Despeço-me de Seu Manoelzinho, que se prepara para enfrentar quase um dia e uma noite inteiras de ônibus, na viagem de São Paulo a Mantenópolis. (Ele já experimentou voar, mas me garante que nem as aeromoças têm confiança “naquele trem”.) E retorno hoje ao julgamento, pensando em como se ligam os milhões de dinheiro público, supostamente usados para pagar deputados, com os 20 mil de que precisa Seu Manoelzinho, para levar cinema ao seu povo. A realidade só ganha sentido quando conseguimos fazer as conexões.

Antes de partir, Seu Manoelzinho explica por que se recusa a fazer papel de vilão no cinema. “Os vilões eu mato tudo. Só o herói faz a fita inteira. Eu não ia pelejar tanto pra fazer um filme pra morrer antes do fim.” São frases precisas para o momento. De certo modo, o que todos tentam enquanto se desenrola o espetáculo, também ali, no plenário do Supremo, é não morrer antes do fim. Alguns agarrados ao personagem, outros tentando um twist (virada) no roteiro para redefinir o papel.

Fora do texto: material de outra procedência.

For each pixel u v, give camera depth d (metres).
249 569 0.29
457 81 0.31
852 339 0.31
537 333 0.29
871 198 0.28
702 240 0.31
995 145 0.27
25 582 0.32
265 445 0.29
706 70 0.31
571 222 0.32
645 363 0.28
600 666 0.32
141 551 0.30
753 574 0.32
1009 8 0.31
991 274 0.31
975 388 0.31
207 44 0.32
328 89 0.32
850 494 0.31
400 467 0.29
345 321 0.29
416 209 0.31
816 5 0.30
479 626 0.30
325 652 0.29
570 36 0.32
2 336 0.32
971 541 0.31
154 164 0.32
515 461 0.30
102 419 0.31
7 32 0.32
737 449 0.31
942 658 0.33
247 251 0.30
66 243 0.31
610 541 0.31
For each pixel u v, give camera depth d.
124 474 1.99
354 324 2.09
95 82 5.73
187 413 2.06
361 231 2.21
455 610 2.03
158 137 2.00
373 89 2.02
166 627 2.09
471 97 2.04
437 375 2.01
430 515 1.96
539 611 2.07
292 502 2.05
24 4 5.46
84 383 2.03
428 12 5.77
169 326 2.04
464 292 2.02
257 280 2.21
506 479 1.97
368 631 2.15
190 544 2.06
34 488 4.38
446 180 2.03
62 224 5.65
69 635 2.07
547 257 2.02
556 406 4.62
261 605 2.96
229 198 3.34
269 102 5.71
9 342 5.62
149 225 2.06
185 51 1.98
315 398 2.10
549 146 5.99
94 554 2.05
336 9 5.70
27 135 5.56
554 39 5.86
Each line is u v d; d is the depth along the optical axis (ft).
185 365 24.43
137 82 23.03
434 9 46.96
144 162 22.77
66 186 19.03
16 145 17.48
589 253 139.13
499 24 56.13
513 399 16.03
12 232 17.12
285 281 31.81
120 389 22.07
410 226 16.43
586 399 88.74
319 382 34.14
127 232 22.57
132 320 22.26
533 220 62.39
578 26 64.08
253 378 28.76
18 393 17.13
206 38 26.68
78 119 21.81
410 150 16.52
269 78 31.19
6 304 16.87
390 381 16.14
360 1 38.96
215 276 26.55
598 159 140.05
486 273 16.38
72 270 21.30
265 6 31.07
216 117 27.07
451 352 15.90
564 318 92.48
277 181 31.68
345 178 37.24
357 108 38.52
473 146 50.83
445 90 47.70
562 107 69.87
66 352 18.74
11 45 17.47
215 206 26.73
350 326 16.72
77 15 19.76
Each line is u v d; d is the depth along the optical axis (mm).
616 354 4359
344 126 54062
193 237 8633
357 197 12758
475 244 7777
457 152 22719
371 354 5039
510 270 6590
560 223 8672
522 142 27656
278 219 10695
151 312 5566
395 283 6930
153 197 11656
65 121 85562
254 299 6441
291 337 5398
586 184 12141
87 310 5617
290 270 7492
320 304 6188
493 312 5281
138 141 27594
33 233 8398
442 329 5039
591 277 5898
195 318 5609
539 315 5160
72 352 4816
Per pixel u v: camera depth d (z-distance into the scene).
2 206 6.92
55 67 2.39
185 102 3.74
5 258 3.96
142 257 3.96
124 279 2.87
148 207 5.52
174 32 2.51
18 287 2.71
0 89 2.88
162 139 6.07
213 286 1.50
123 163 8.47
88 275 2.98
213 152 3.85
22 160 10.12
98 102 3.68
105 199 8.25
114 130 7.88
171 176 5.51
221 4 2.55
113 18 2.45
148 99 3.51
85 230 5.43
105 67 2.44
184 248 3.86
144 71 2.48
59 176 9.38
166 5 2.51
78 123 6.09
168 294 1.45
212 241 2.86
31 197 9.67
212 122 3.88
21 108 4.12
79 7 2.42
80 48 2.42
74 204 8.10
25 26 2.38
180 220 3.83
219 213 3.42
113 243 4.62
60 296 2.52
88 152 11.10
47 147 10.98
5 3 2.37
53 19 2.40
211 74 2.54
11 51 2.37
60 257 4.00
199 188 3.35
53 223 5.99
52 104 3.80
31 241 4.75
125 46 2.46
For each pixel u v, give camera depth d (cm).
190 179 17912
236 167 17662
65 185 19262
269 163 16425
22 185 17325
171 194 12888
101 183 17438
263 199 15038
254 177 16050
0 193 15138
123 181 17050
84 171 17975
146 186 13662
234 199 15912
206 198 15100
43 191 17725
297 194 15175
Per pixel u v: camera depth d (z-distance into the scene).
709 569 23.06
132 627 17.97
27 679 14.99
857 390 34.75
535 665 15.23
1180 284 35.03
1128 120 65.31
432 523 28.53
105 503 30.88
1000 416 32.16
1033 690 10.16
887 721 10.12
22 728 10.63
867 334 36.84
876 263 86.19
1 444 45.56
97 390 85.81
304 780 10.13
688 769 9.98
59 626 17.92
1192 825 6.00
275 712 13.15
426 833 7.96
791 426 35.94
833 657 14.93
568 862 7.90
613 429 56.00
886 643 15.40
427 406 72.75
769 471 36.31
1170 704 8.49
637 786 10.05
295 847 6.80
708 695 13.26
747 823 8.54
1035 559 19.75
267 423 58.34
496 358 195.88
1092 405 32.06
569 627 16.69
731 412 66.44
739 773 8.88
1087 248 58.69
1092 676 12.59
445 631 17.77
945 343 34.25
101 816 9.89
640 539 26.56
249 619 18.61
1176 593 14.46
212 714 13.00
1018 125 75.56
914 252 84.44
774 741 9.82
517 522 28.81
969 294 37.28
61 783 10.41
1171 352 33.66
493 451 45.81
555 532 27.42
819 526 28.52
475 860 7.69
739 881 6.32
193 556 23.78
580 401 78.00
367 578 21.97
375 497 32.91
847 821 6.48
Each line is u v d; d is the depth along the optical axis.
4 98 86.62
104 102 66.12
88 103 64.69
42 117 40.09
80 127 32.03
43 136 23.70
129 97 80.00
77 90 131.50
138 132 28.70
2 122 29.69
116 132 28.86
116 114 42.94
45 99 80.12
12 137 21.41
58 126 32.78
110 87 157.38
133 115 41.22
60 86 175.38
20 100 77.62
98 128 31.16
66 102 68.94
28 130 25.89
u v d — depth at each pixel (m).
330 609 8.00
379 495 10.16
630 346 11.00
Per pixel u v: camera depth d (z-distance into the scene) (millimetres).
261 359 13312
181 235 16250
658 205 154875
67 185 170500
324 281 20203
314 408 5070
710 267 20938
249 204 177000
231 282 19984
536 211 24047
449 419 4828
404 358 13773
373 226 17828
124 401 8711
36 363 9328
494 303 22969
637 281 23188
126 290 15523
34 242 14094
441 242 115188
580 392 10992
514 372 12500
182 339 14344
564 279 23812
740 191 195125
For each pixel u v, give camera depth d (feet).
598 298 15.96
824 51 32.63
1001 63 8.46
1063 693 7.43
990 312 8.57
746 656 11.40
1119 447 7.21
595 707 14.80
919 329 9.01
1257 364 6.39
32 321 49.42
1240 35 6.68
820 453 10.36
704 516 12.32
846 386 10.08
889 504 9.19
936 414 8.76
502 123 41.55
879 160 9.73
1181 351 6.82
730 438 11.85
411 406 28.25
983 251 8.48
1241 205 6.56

“Nos filmes, eu sou herói”, diz Seu Manoelzinho. E na vida? “Na vida tô sendo também.” Seu Manoelzinho é, porém, algo muito maior do que um herói. Como seu cinema nos mostra, a vida dá um jeito de desarranjar o artifício. Para além da tela, seja a do cinema ou a da TV Justiça, sempre podemos contar com Seu Manoelzinho para nos lembrar que nosso desejo sobrevive tanto aos heróis quantos aos vilões. A vida será sempre nosso melhor espetáculo.